Khadaji’s Whatcha Reading Thread - August 2020 edition

Here we go for September: Khadaji’s Whatcha Reading Thread - Sept. 2020 edition

FWIW, I’m a huge fan of those two Peter F Hamilton novels - probably my second favorite sci-if story ever - with the winner being Hamilton’s Void Trilogy. Which is my favorite book ( I take the liberty of counting double headers and trilogies as one book when I’m making my lists) ever, of any genre.
Pandora’s Star/Judas Unchained would probably come in somewhere between 3 and 6, depending on my mood on the day I made the list.

He doesn’t get too caught up in the science, he handwaves most of the details away. Which would probably be a detriment if I was a hardcore sci-fi person but I like it that the story doesn’t get bogged down with technical details. The fact that interplanetary travel is so easy in that Universe certainly helps the pacing and I think that’s the reason he used that tech in those novels.

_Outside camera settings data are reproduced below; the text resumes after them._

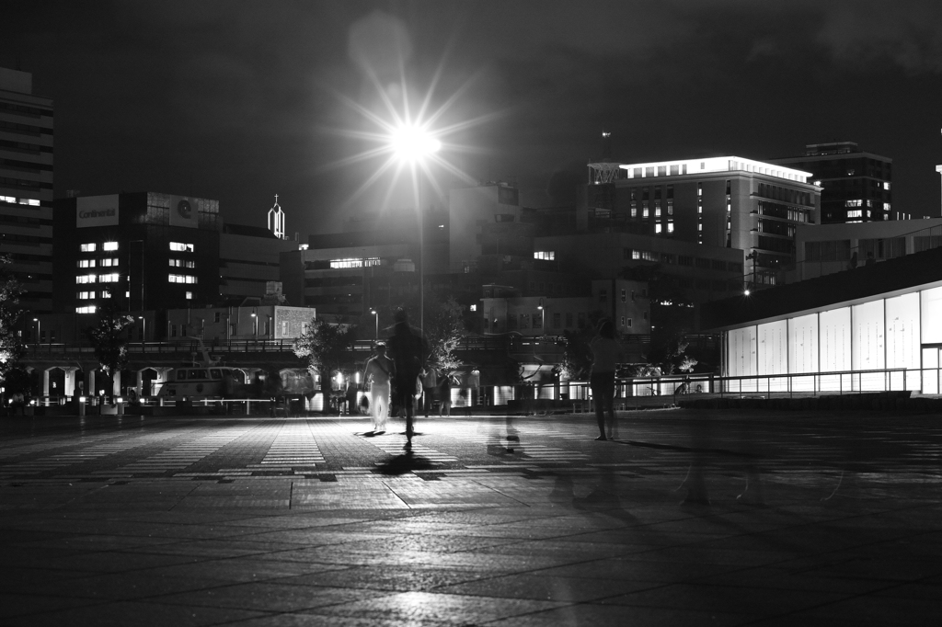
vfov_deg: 18.2
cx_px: 471
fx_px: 1962
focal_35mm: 75
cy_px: 314
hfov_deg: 27.0
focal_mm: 50
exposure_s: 1.6
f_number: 5.6
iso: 320
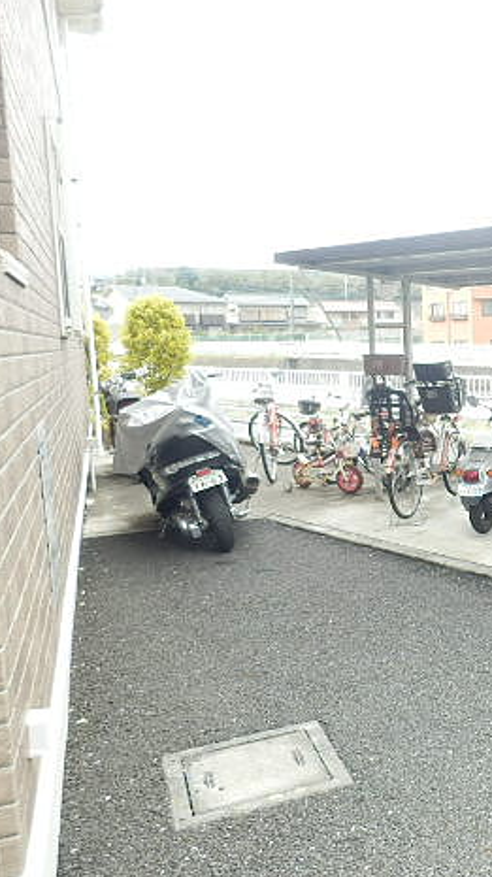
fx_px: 836
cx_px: 566
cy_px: 426
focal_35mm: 36
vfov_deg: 55.3
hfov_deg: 29.0
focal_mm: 4.2
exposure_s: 1/80
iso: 80
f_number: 3
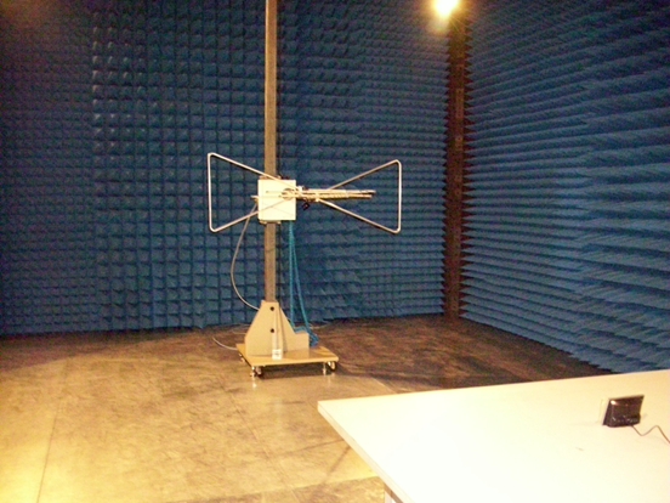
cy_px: 252
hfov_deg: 54.0
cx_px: 335
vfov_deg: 41.8
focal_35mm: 34
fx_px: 658
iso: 1250
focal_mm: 5.7
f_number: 2.9
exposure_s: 1/40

I mostly like him because his characters are well-developed and …different, especially the females. It’s hard to find space operas with female main characters that aren’t starship captains or politicians.

I find all his characters interesting and I love the details that flesh out the secondary and tertiary characters. Which is probably one of the reasons the books are so long, but I always hated to see them end.

I’m actually not a huge sci-if fan, I tend more towards suspense novels. For me sci-fi is one of those “when it’s good it’s very very good and when it’s bad it’s horrid” things. I probably only like about 10% of the sci-fi novels I pick up and it comprises a small portion of my reading - but over half of my top 10 favorite books are sci-fi - even when I count the trilogies as one.

I really enjoyed Hamilton’s Night’s Dawn trilogy - interesting premise, well-rounded characters and terrific worldbuilding - but thought he stumbled badly with the plot at the end. Almost ruined it for me.

Oh, I agree 100%. I loved most of the Nights Dawn trilogy but I’m not even sure I made it through to the end - I think I stopped 30 pages or so short, telling myself I’d pick it up later and I never did. It’s been a long time.

The other issue I had with it - and one I’ve had with other Hamilton novels - was the graphic horror, which intensified as the book progressed. I imagine a lot of people were OK with it but it’s not my thing - plus gory massacres are all a lot alike and it got tedious.

His characters and world-building were really strong, as strong as the Confederation novels. I’ve been sort of lukewarm on everything he’s written since the last Void novel (Evolutionary Void, I think). But that one was a hard act to follow.

Yes, it was a remarkably violent trilogy in parts. Not too over the top, I thought, but it certainly wasn’t Fifties sf.